Now let me give you 3 reasons why that communication method is clearer...

 

For me, by far the worst part is unjustified stress... Someone in the leadership in the promotion window, insecure partners, people who cannot value add anything on content or process, but can only push the team...Simply toxic people. All of the above create stressful and toxic environment from time to time what is the worst part of the job.

 
WallyG:
Can you elaborate on this? I'm reading it as "unnecessary busy work" handed down by inefficient people.

Well, as you probably know, consulting is full of insecure people, who care only about themselves and often treat subordinates purely as resource - leading them to do additional unnecessary work or putting to unlimited stress because of some internal meetings with leadership. That happens almost in every other project.

 

Agreed. The stress is mostly unnecessary / internally inflicted in consulting. Clients don't give a damn about >50% of the bells and whistles partners / managers demand. So much for the 80:20 mantra consulting firms preach...

 
Most Helpful

Main issues are:

  1. Too much time wasted on fake team events: dinners, drinks, etc - when you work in consulting, the cohort is huge so 100 people at drinks every other Friday makes it just some corp event you just make small talk at without really bonding. In consulting attendance to these things matter a lot, so it's really just face time at work

  2. Problem creation: Consultants claim to be good at problem solving, but anyone who has worked in consulting knows it's about problem creation - convincing the client they have a problem they need to fix, etc. At work this attitude carries over, and within teams each layer above tries desperately to add value / create "pls fix" work for the layer below without actually providing good insights / meaningful thoughts. I felt my time in IB was better spent with MDs having real value adding comments from their previous deal experience, knowledge of buyer habits, etc

  3. Overrated "value add": Is the work really that interesting? Removing rose tinted glasses, consulting work is mostly reading existing data and interviewing people (primary / secondary research) - so you just collate all this data into slides. Not that glam really, and if the client had enough time / wanted to do it, they could do it much easier.. in IB some clients just don't have the technical capabilities / market understanding. Also, consulting partners tend to show up 24 hours before the presso, read the deck, and just present - this means you won't learn much from them vs a senior deal maker.

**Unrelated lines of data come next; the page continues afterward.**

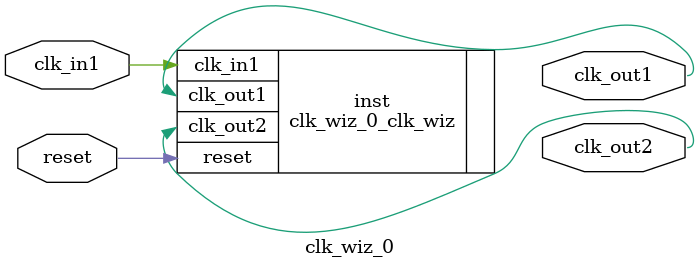
<source format=v>


`timescale 1ps/1ps

(* CORE_GENERATION_INFO = "clk_wiz_0,clk_wiz_v6_0_10_0_0,{component_name=clk_wiz_0,use_phase_alignment=true,use_min_o_jitter=false,use_max_i_jitter=false,use_dyn_phase_shift=false,use_inclk_switchover=false,use_dyn_reconfig=false,enable_axi=0,feedback_source=FDBK_AUTO,PRIMITIVE=MMCM,num_out_clk=2,clkin1_period=10.000,clkin2_period=10.000,use_power_down=false,use_reset=true,use_locked=false,use_inclk_stopped=false,feedback_type=SINGLE,CLOCK_MGR_TYPE=NA,manual_override=false}" *)

module clk_wiz_0 
 (
  // Clock out ports
  output        clk_out1,
  output        clk_out2,
  // Status and control signals
  input         reset,
 // Clock in ports
  input         clk_in1
 );

  clk_wiz_0_clk_wiz inst
  (
  // Clock out ports  
  .clk_out1(clk_out1),
  .clk_out2(clk_out2),
  // Status and control signals               
  .reset(reset), 
 // Clock in ports
  .clk_in1(clk_in1)
  );

endmodule

</source>
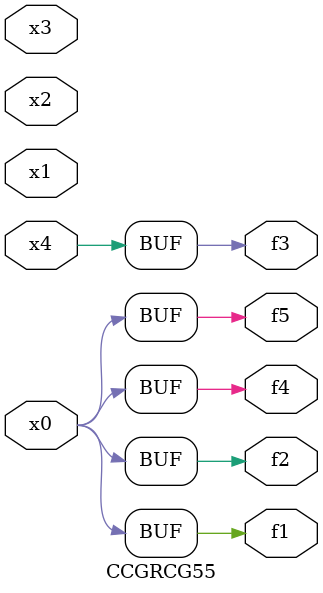
<source format=v>
module CCGRCG55(
	input x0, x1, x2, x3, x4,
	output f1, f2, f3, f4, f5
);
	assign f1 = x0;
	assign f2 = x0;
	assign f3 = x4;
	assign f4 = x0;
	assign f5 = x0;
endmodule

</source>
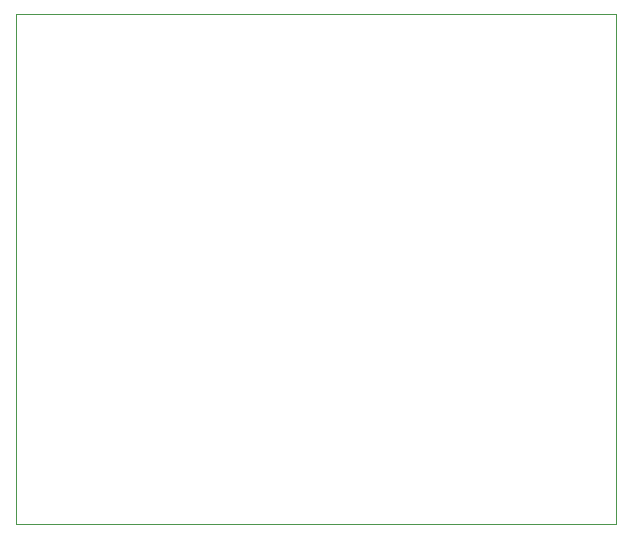
<source format=gbr>
%TF.GenerationSoftware,KiCad,Pcbnew,(6.0.11)*%
%TF.CreationDate,2024-01-13T12:12:08-05:00*%
%TF.ProjectId,PQFP-100-Adapter,50514650-2d31-4303-902d-416461707465,rev?*%
%TF.SameCoordinates,Original*%
%TF.FileFunction,Profile,NP*%
%FSLAX46Y46*%
G04 Gerber Fmt 4.6, Leading zero omitted, Abs format (unit mm)*
G04 Created by KiCad (PCBNEW (6.0.11)) date 2024-01-13 12:12:08*
%MOMM*%
%LPD*%
G01*
G04 APERTURE LIST*
%TA.AperFunction,Profile*%
%ADD10C,0.100000*%
%TD*%
G04 APERTURE END LIST*
D10*
X127000000Y-119380000D02*
X127000000Y-76200000D01*
X127000000Y-76200000D02*
X177800000Y-76200000D01*
X177800000Y-119380000D02*
X127000000Y-119380000D01*
X177800000Y-76200000D02*
X177800000Y-119380000D01*
M02*

</source>
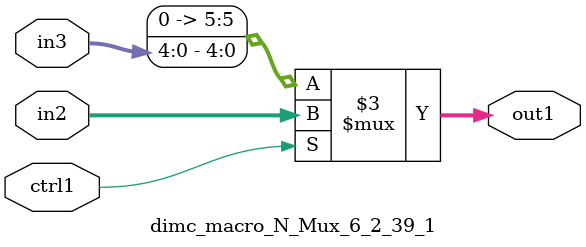
<source format=v>

`timescale 1ps / 1ps


module dimc_macro_N_Mux_6_2_39_1( in3, in2, ctrl1, out1 );

    input [4:0] in3;
    input [5:0] in2;
    input ctrl1;
    output [5:0] out1;
    reg [5:0] out1;

    
    // rtl_process:dimc_macro_N_Mux_6_2_39_1/dimc_macro_N_Mux_6_2_39_1_thread_1
    always @*
      begin : dimc_macro_N_Mux_6_2_39_1_thread_1
        case (ctrl1) 
          1'b1: 
            begin
              out1 = in2;
            end
          default: 
            begin
              out1 = {1'b0, in3};
            end
        endcase
      end

endmodule



</source>
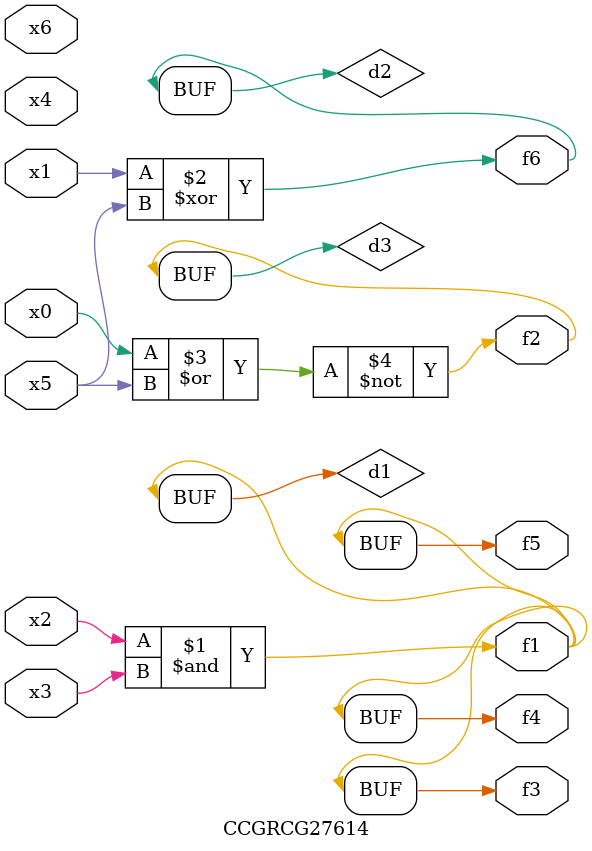
<source format=v>
module CCGRCG27614(
	input x0, x1, x2, x3, x4, x5, x6,
	output f1, f2, f3, f4, f5, f6
);

	wire d1, d2, d3;

	and (d1, x2, x3);
	xor (d2, x1, x5);
	nor (d3, x0, x5);
	assign f1 = d1;
	assign f2 = d3;
	assign f3 = d1;
	assign f4 = d1;
	assign f5 = d1;
	assign f6 = d2;
endmodule

</source>
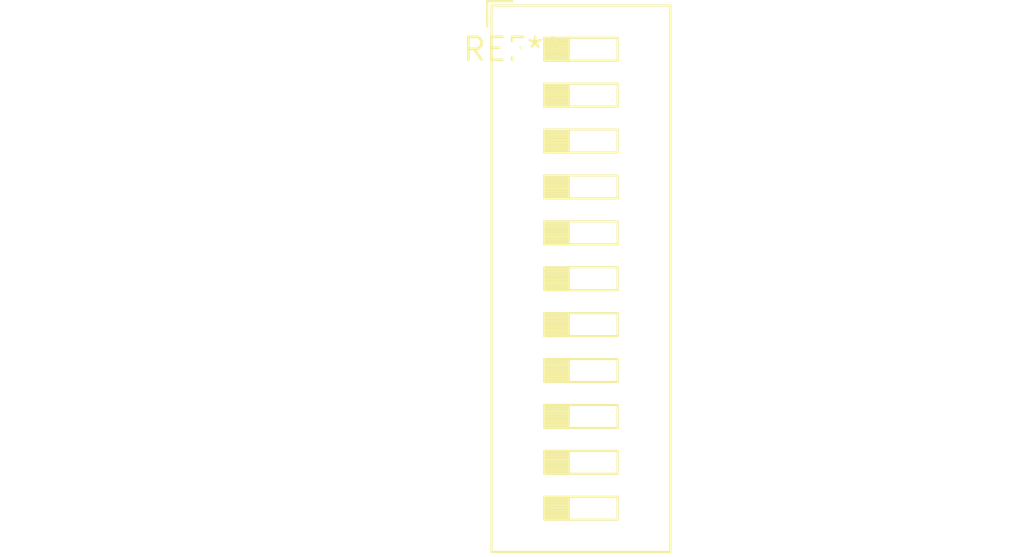
<source format=kicad_pcb>
(kicad_pcb (version 20240108) (generator pcbnew)

  (general
    (thickness 1.6)
  )

  (paper "A4")
  (layers
    (0 "F.Cu" signal)
    (31 "B.Cu" signal)
    (32 "B.Adhes" user "B.Adhesive")
    (33 "F.Adhes" user "F.Adhesive")
    (34 "B.Paste" user)
    (35 "F.Paste" user)
    (36 "B.SilkS" user "B.Silkscreen")
    (37 "F.SilkS" user "F.Silkscreen")
    (38 "B.Mask" user)
    (39 "F.Mask" user)
    (40 "Dwgs.User" user "User.Drawings")
    (41 "Cmts.User" user "User.Comments")
    (42 "Eco1.User" user "User.Eco1")
    (43 "Eco2.User" user "User.Eco2")
    (44 "Edge.Cuts" user)
    (45 "Margin" user)
    (46 "B.CrtYd" user "B.Courtyard")
    (47 "F.CrtYd" user "F.Courtyard")
    (48 "B.Fab" user)
    (49 "F.Fab" user)
    (50 "User.1" user)
    (51 "User.2" user)
    (52 "User.3" user)
    (53 "User.4" user)
    (54 "User.5" user)
    (55 "User.6" user)
    (56 "User.7" user)
    (57 "User.8" user)
    (58 "User.9" user)
  )

  (setup
    (pad_to_mask_clearance 0)
    (pcbplotparams
      (layerselection 0x00010fc_ffffffff)
      (plot_on_all_layers_selection 0x0000000_00000000)
      (disableapertmacros false)
      (usegerberextensions false)
      (usegerberattributes false)
      (usegerberadvancedattributes false)
      (creategerberjobfile false)
      (dashed_line_dash_ratio 12.000000)
      (dashed_line_gap_ratio 3.000000)
      (svgprecision 4)
      (plotframeref false)
      (viasonmask false)
      (mode 1)
      (useauxorigin false)
      (hpglpennumber 1)
      (hpglpenspeed 20)
      (hpglpendiameter 15.000000)
      (dxfpolygonmode false)
      (dxfimperialunits false)
      (dxfusepcbnewfont false)
      (psnegative false)
      (psa4output false)
      (plotreference false)
      (plotvalue false)
      (plotinvisibletext false)
      (sketchpadsonfab false)
      (subtractmaskfromsilk false)
      (outputformat 1)
      (mirror false)
      (drillshape 1)
      (scaleselection 1)
      (outputdirectory "")
    )
  )

  (net 0 "")

  (footprint "SW_DIP_SPSTx11_Slide_9.78x30.12mm_W7.62mm_P2.54mm" (layer "F.Cu") (at 0 0))

)

</source>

  4. Insecurity: someone above said Consultants tend to be insecure and I agree, or at least find this much more common vs finance. A lot of Consultants are just beta males, petty, whiny, and sensitive. In addition, I find most just ignorant of world issues / markets - might just be because they don't need to be on top of things like in finance, but it sure makes lunches boring

 

You're right - I did IB first then consulting before CD. IB offered a lot of learning but I wanted a risk-taking role so knew I'd end up in CD or PE in the Long run. I debated doing an MBA as an exit out of IB before PE / CD but was also pretty curious about consulting / felt I lacked "strategic / operational skills" - in the end I took the consulting offer instead knowing CD roles were less fussy about the MBA and I could satisfy my curiousity about consulting. So far CD has been the most enjoyable role for me. Are you considering a career switch?

 

Manager: Great analysis, but I don’t really like how you laid it out on the slide. Me: Okay what do you not like about it? Manager: I think we could just make it look better. Me: Okay what would you like me to change? Manager: ... Me: Alright I’ll work on it

 

Exactly mate - this was my point 2 above. Tons of comments / "pls fix"s with no damn tangible value add / direction in consulting.

In IB, at least an MD would say take off these buyers cause they don't have deal appetite, valuations could be higher because xxx or yyy. Of course there is some marketing intention built in, but the debates around the basis of these changes at least are somewhat intellectual vs baseless back and forth in consulting edits lol.